= WORK ORDER A =
Quote the listing line for line, from its first line through the line that contains "сталь. Цинк защищает основной металл как".
=======
Rural North Dakota towns aren't exactly hotbeds of major league talent.
The list of active big leaguers from the Peace Garden State can be counted on just a couple fingers.
There's Sykeston's own Travis Hafner, the burly power hitter responsible for 201 home runs in 11 seasons, mostly with the Cleveland Indians.
Jeremy Horst, a Burlington native, throws a pitch as a member of the Philadelphia Phillies during a game at Citizens Bank Park in Philadelphia.
And then there's Jeremy Horst of the Philadelphia Phillies, a former military brat whose travels took him from Wyoming to northern Michigan and from northern Michigan to Grand Forks.
The constant uprooting paused momentarily when the lanky southpaw moved to Burlington in eighth grade. But moving around would soon become a trend in the pitcher's career.
Catching his break
For a while, Horst struggled to adapt to his frame. The left-hander was tall (6-foot-3) and athletic, but he didn't grab his potential right off the bat.
"It looked like he had two left feet at times," said Minot State University baseball coach Brock Weppler, a former Legion teammate and coach of Horst's. "He was your typical kid who was tall and lanky and not fully coordinated yet."
Horst tried other sports at Des Lacs-Burlington. As a freshman, he wrestled. He got hurt. His sophomore and junior seasons, he was a tight end and middle linebacker.
But he never found the success his father had on the gridiron. He got injured both years on the football team before giving the sport up entirely.
"My dad was a football star," Horst said. "He wanted me to be a football player. I was probably the biggest kid in school or one of them and I was that guy that the ball would hit me in the butt on defense because I didn't have my head on a swivel. I was a pretty decent long snapper but it was kinda ugly at times on the football field."
Eventually, Horst's focus shifted to baseball and baseball only.
=======
= WORK ORDER B =
For each statement below, say whether it agrees with the article, and back your answer with the deciding words from the article, quoted exactly. (i) Horst moved to Burlington in eighth grade. (ii) Horst was on the football team for all four years of high school. (iii) Travis Hafner hit 201 home runs in 11 seasons.

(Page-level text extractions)
=======
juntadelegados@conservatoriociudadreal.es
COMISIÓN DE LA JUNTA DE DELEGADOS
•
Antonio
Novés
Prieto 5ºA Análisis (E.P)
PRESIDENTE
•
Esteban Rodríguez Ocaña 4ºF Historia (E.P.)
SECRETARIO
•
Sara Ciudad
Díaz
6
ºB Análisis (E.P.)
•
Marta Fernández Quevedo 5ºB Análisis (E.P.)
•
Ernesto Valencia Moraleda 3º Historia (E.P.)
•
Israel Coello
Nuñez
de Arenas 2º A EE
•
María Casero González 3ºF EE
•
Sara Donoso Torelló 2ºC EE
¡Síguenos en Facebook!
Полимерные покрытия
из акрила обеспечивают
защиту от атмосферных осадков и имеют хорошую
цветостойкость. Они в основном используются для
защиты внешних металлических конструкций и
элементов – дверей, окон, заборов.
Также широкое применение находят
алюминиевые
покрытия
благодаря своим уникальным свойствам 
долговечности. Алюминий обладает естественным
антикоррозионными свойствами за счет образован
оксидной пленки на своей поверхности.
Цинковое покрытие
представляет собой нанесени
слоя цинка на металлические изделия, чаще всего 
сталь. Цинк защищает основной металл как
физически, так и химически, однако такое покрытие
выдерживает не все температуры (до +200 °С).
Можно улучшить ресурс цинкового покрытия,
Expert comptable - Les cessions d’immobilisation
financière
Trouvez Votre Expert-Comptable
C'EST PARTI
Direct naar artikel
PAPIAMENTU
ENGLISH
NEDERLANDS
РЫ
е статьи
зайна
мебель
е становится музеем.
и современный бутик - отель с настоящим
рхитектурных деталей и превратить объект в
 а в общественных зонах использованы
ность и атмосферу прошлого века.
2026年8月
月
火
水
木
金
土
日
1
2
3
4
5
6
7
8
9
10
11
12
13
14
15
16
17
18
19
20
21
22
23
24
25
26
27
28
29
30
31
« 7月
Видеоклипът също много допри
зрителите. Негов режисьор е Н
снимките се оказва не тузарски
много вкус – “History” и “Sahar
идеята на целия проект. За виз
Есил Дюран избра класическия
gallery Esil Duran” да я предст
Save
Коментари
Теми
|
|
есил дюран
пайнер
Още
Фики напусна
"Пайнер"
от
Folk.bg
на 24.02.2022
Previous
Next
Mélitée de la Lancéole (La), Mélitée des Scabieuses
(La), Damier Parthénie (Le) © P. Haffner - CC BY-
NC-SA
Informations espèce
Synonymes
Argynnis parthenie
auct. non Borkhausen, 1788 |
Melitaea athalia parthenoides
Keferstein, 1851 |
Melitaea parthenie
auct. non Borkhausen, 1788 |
=======
= PROBLEM SOLUTION A =
juntadelegados@conservatoriociudadreal.es
COMISIÓN DE LA JUNTA DE DELEGADOS
•
Antonio
Novés
Prieto 5ºA Análisis (E.P)
PRESIDENTE
•
Esteban Rodríguez Ocaña 4ºF Historia (E.P.)
SECRETARIO
•
Sara Ciudad
Díaz
6
ºB Análisis (E.P.)
•
Marta Fernández Quevedo 5ºB Análisis (E.P.)
•
Ernesto Valencia Moraleda 3º Historia (E.P.)
•
Israel Coello
Nuñez
de Arenas 2º A EE
•
María Casero González 3ºF EE
•
Sara Donoso Torelló 2ºC EE
¡Síguenos en Facebook!
Полимерные покрытия
из акрила обеспечивают
защиту от атмосферных осадков и имеют хорошую
цветостойкость. Они в основном используются для
защиты внешних металлических конструкций и
элементов – дверей, окон, заборов.
Также широкое применение находят
алюминиевые
покрытия
благодаря своим уникальным свойствам 
долговечности. Алюминий обладает естественным
антикоррозионными свойствами за счет образован
оксидной пленки на своей поверхности.
Цинковое покрытие
представляет собой нанесени
слоя цинка на металлические изделия, чаще всего 
сталь. Цинк защищает основной металл как

= PROBLEM SOLUTION B =
(i) Yes: "The constant uprooting paused momentarily when the lanky southpaw moved to Burlington in eighth grade."
(ii) No: "His sophomore and junior seasons, he was a tight end and middle linebacker." and "He got injured both years on the football team before giving the sport up entirely."
(iii) Yes: "the burly power hitter responsible for 201 home runs in 11 seasons"